In August the almost non-existent winter continued with warm
water and not much rain. There were lots of mullet and small flathead in the
Brunswick River. I fished around with soft plastics and light leaders and
occasionally snagged some of the mullet. Even the smallest flathead seem unable
to resist a soft plastic, pulled across the sandy bottom in front of them.
The river is a beautiful spot but is best fished at dawn or dusk, mid-week. The rest of the time it is quite busy with boats and swimmers and the fish tend to settle in the quieter areas. Of course, there is always one inconsiderate knobhead who decides to put his jetski in (they are prohibited in the river). I console myself in the knowledge that karma being what it is, jet skiers will be reincarnated as baitfish in the next life, and give them a wave.

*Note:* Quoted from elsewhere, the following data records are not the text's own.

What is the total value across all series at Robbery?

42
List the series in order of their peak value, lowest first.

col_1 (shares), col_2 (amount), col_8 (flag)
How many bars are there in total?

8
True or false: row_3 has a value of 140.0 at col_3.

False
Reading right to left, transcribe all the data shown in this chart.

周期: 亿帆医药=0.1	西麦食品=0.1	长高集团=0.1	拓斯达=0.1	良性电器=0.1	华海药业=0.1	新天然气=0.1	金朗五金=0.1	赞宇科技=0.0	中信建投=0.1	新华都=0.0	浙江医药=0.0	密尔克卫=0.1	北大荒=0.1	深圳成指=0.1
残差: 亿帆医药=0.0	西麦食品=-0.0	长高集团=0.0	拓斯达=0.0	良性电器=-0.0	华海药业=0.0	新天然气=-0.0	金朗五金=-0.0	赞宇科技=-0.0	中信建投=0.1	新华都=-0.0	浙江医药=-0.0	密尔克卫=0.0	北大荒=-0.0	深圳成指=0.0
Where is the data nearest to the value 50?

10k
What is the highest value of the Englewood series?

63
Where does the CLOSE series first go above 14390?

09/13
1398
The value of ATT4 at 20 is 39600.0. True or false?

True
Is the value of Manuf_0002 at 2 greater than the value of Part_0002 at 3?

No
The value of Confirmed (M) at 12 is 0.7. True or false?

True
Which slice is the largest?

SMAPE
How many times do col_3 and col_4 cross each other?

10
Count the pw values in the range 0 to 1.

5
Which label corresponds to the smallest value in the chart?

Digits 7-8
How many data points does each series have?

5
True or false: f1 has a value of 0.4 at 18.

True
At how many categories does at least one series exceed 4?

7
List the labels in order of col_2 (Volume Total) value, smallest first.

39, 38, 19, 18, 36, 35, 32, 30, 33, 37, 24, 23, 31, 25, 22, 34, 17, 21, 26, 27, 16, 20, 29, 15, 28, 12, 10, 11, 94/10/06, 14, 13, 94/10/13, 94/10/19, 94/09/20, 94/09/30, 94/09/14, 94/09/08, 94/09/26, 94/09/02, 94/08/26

Ok, I once again apologise for an ancient report on last winters’ fishing at Iluka, but better late than never.
I managed to get down there for a few days with my kayaking friend, Andre. Conditions where prefect with a very light swell and not much wind so we managed to spend plenty of time out fishing in all my favorite spots. Andre fished in his Kayak while I focused on the rocks.
I caught a range of species from the usual dart, bream, tailor, trevally and flathead, to the less usual tuskfish and what looked like a small queenfish. The jewfish/mulloway were hard to find but I eventually caight a small one off the rocks at Frasers Reef.
I was mainly fishing with light leaders and soft plastics and then switched to a heavier leader and slug or lure, around dawn and dusk. As usual in this spot there were a few big runs, bent jigheads and straight bite offs.
Andre managed some good fish out front in his kayak, including a decent snapper that grabbed a big deep diving minnow hard bodied lure. This spot never ceases to amaze me!
In mid-July I had a great winter afternoon fishing session at my favourite old stomping ground – the flats of the Pumicestone Passage at Bribie Island. It was a beautiful clear afternoon and the tide would be running out. I waded out to the north of the Bribie bridge, to a point where the water was about waist deep. I was fishing with a 2 metre long 12lb fluorocarbon leader and a fast action 6’6” spinning NS Blackhole spinning rod. I was using a GULP 4“Minnow soft plastic in the Pearl Watermelon colour which I loaded on to a 1/8th ounce, 1/0 jighead.
I cast in a semi-circle to the north of me. The tide was running out and I hopped the soft plastic along the bottom with two or three second pauses between each hop. The idea was to make my lure look like a wounded/ drunk baitfish wobbling along the bottom with the run-out tide. After about three casts the strategy worked, and I felt the solid thud of the flathead bite. I dropped the rod tip for a few seconds then pulled it up and set the hook. I let it take some line and the fast action rod absorbed its initial lunges. I slowly walked it back the beach under the bridge where a handy Woolworths shopping trolley provided a good spot to unhook it. It was about 47cm long and would be dinner.
I carried on the technique moving south under the bridge and caught 4 more flathead through the afternoon. Of these two were just under 40 cm and one was a little bigger. I also hooked a couple of pike who seemed to be hanging around over the weed beds.